- _TASK_
Continue the essay on the Kyoto Protocol's entry into force and its coverage in Canadian newspapers, picking up after its last sentence.

On February 16, 2005, despite vapid and predictable stuttering from sceptics of climate change, the global climate underwent its most significant transformation yet. The international Kyoto Protocol, after its long and controversial genesis, finally took effect for those 141 countries that agreed to be held accountable for placing their emissions levels in check. The notion that civilization treads with heavy feet is no longer latent; it is now duly manifest.
One would hardly catch sight of this by glancing at the the pages of major Canadian newspapers, which have so far hampered the discussion with the parochial politics surrounding Kyoto. It is as if the partisan punditry, and the looming campaign trail in Ottawa, form the real stakes in the debate, and that these details somehow overshadow the fact that all but three industrialized countries agreed to acknowledge that a reduction in energy consumption is something that needs to be taken seriously. It is as if that because the Liberals have yet to unveil a schematic that would lead Canadians and Canadian industry by the hand, there still lingers a threat that climate change is but an elaborate fable told by ecological fascists whose sole aim is to plunder the federal coffers, and sap the auto-industry of its hard earned profits.

- _DATASET ENTRIES_
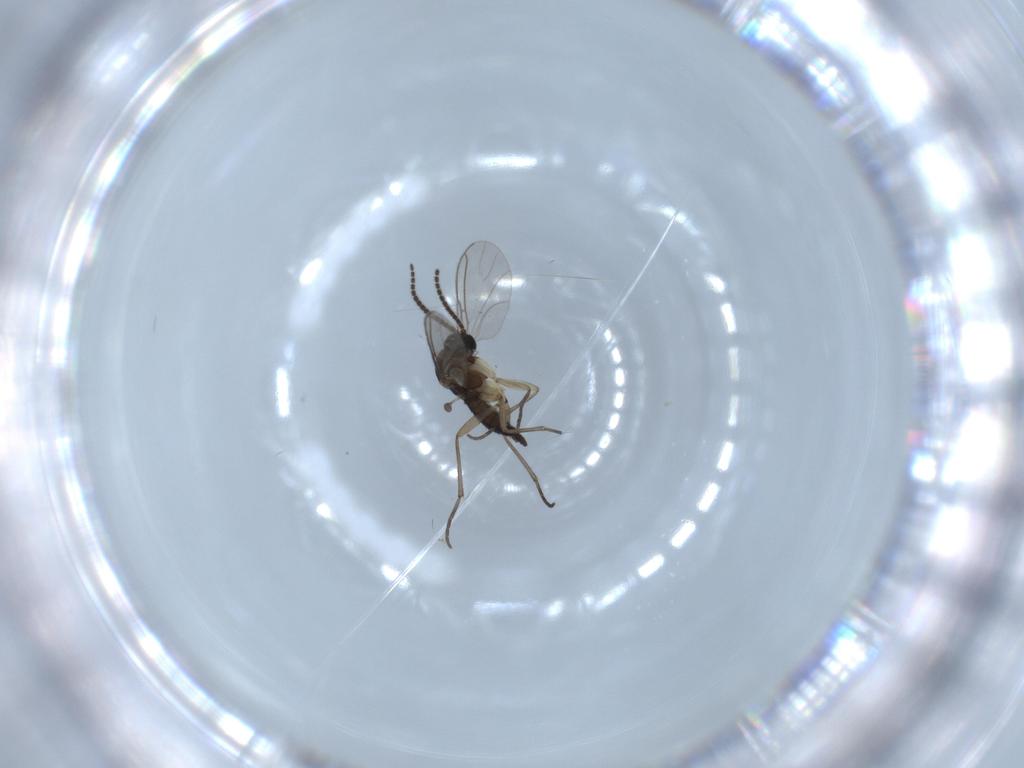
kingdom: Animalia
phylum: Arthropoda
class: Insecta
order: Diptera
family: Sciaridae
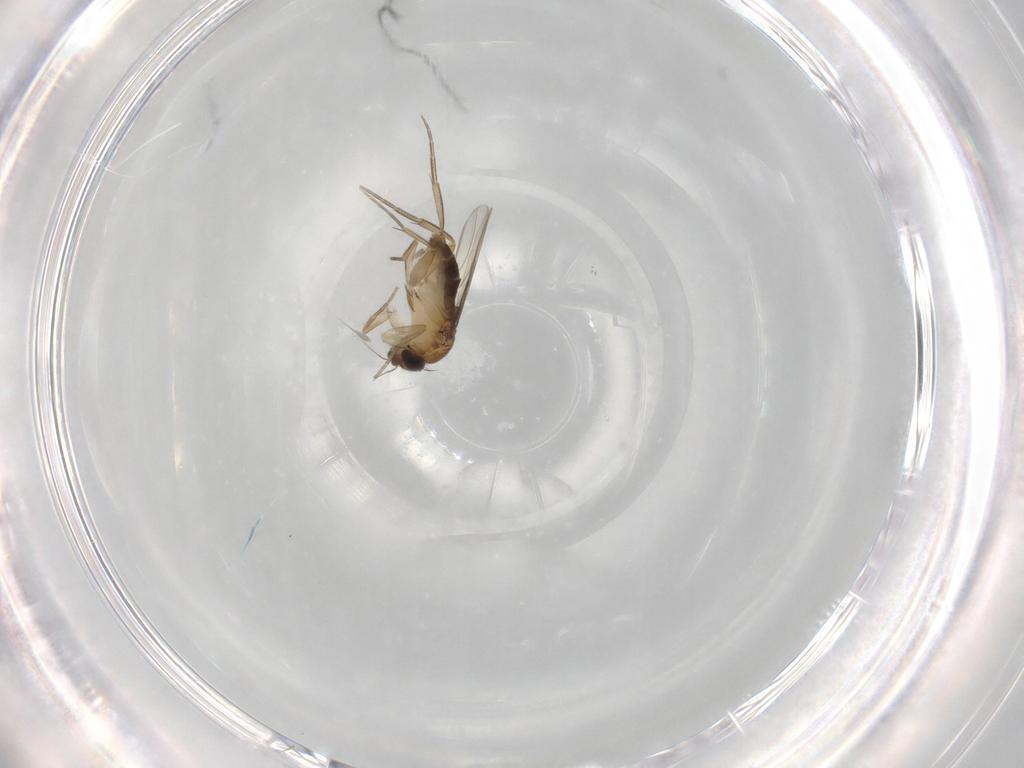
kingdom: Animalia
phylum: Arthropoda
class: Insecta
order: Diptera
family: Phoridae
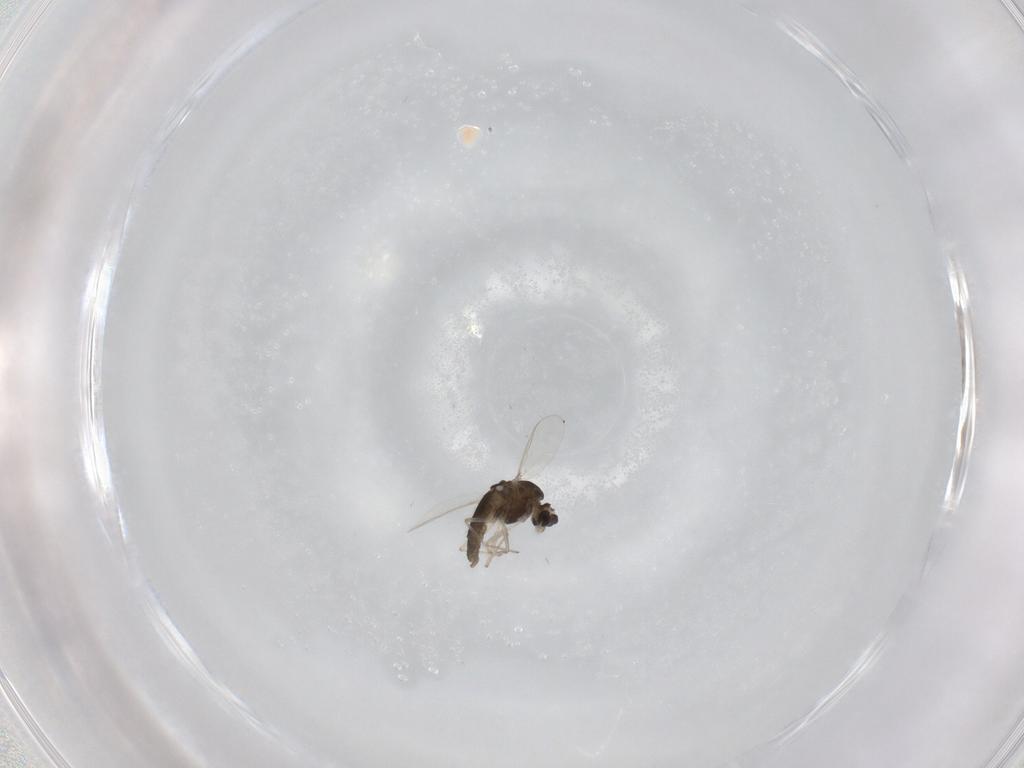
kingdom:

==

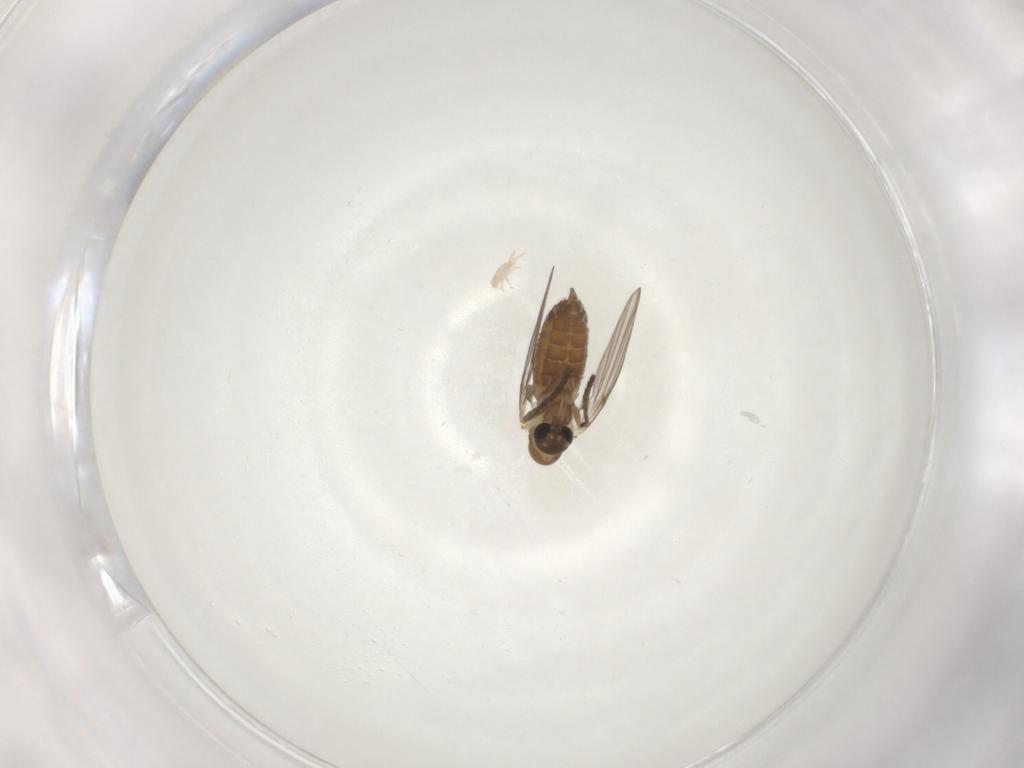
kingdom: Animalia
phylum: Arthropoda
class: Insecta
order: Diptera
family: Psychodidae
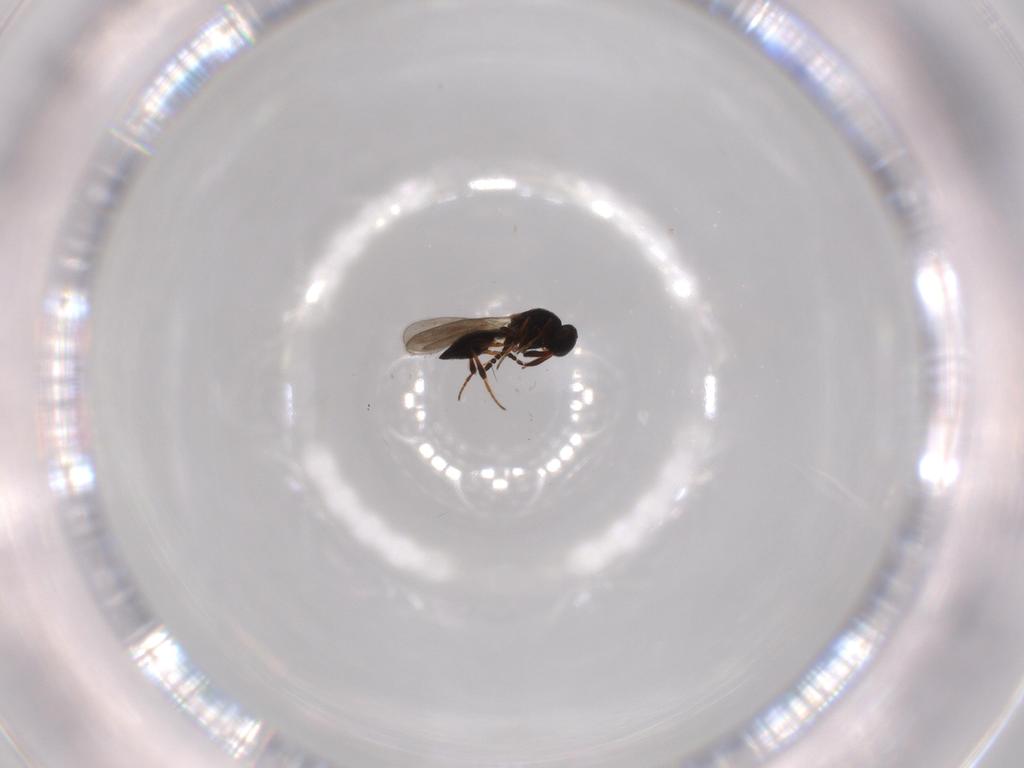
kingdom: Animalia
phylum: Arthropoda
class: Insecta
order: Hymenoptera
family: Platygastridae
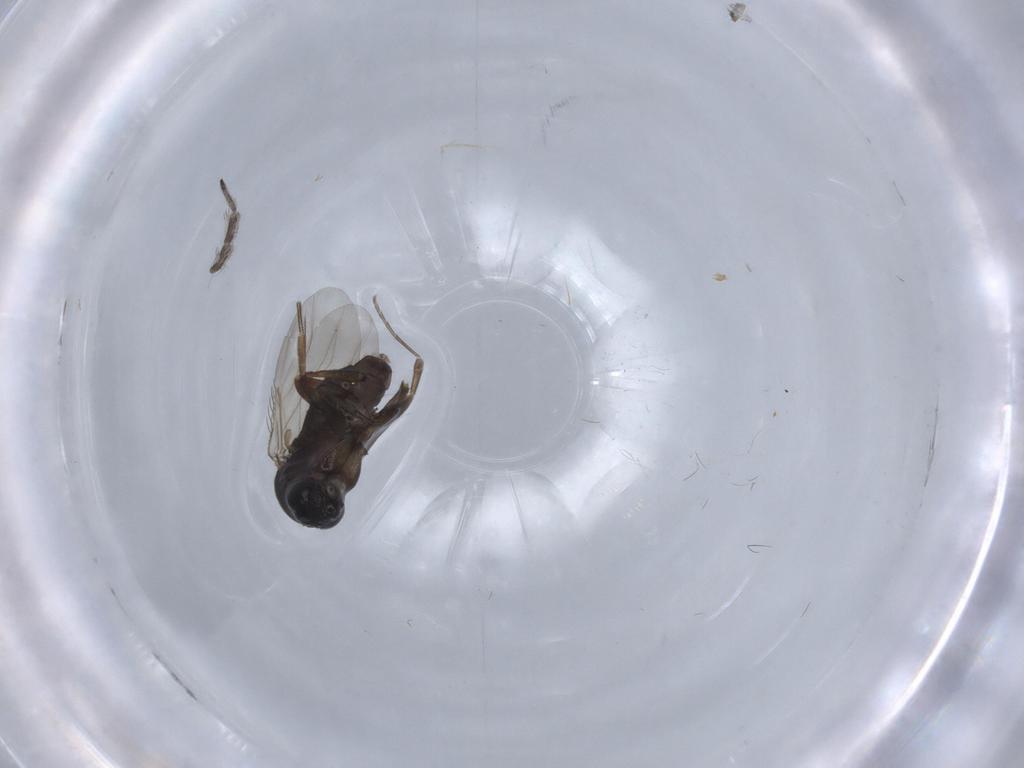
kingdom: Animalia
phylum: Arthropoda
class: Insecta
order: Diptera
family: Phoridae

---

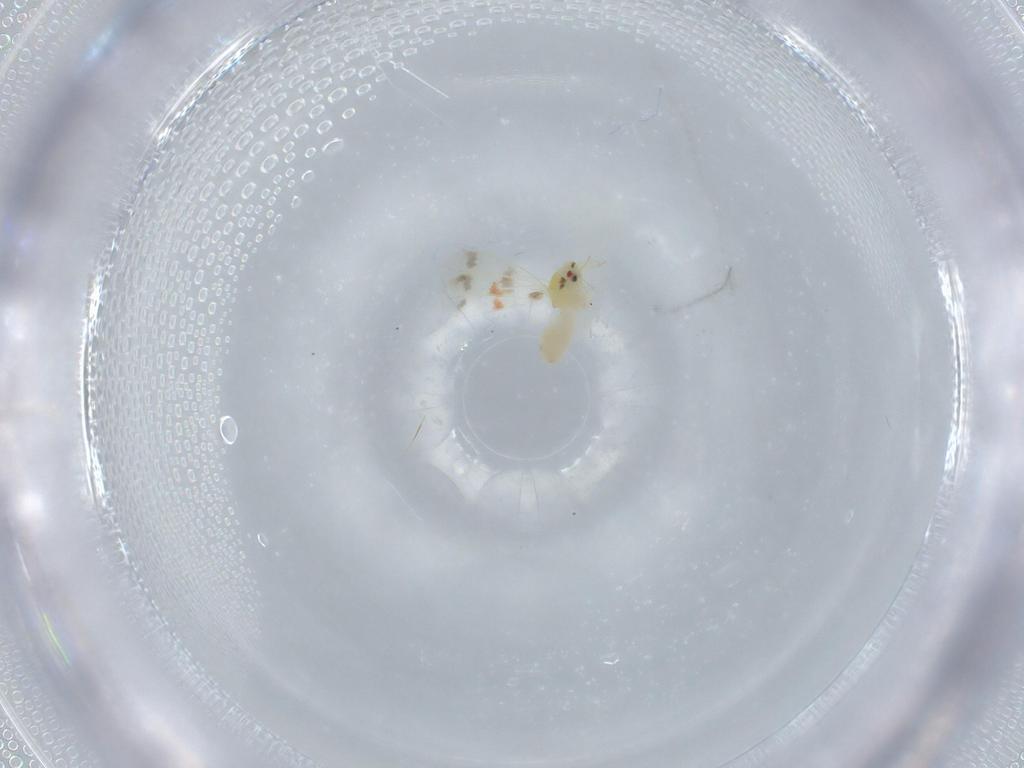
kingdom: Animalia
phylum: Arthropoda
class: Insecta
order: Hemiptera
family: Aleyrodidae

- _YOUR RESPONSE_
So much precious whitespace is devoured by the tired utterances of ‘the opposition’, who, resembling an obstinate Creationist in an evolutionary biology seminar, tout Liberal ‘mismanagement’, and the findings of a handful of fringe scientists, as some species of an argument against the consensus that our energy consumption habits affect the health and stability of the earth’s climate. To be sure, the scientific community is not unanimous in its thinking on this subject, but the debate now rages over the details of climate change, and not, as some would have us believe, over whether or not it is happening.
Even if Kyoto fails to achieve its lofty goal of achieving a global emissions reduction, the existence of such a treaty legitimizes claims that have been ignored for too long, and effectively alters the climates of public opinion. Like anti-smoking legislation in Ontario, which successfully stigmatized that once modish habit, the formal component of Kyoto should and will inevitably be accompanied by subtle changes in civil society’s tastes.
So why wait until you become a pariah, when you can start kicking your emissions habits now. With enough momentum, these might be the gestures that finally place those misguided sceptics on the endangered species list, for good.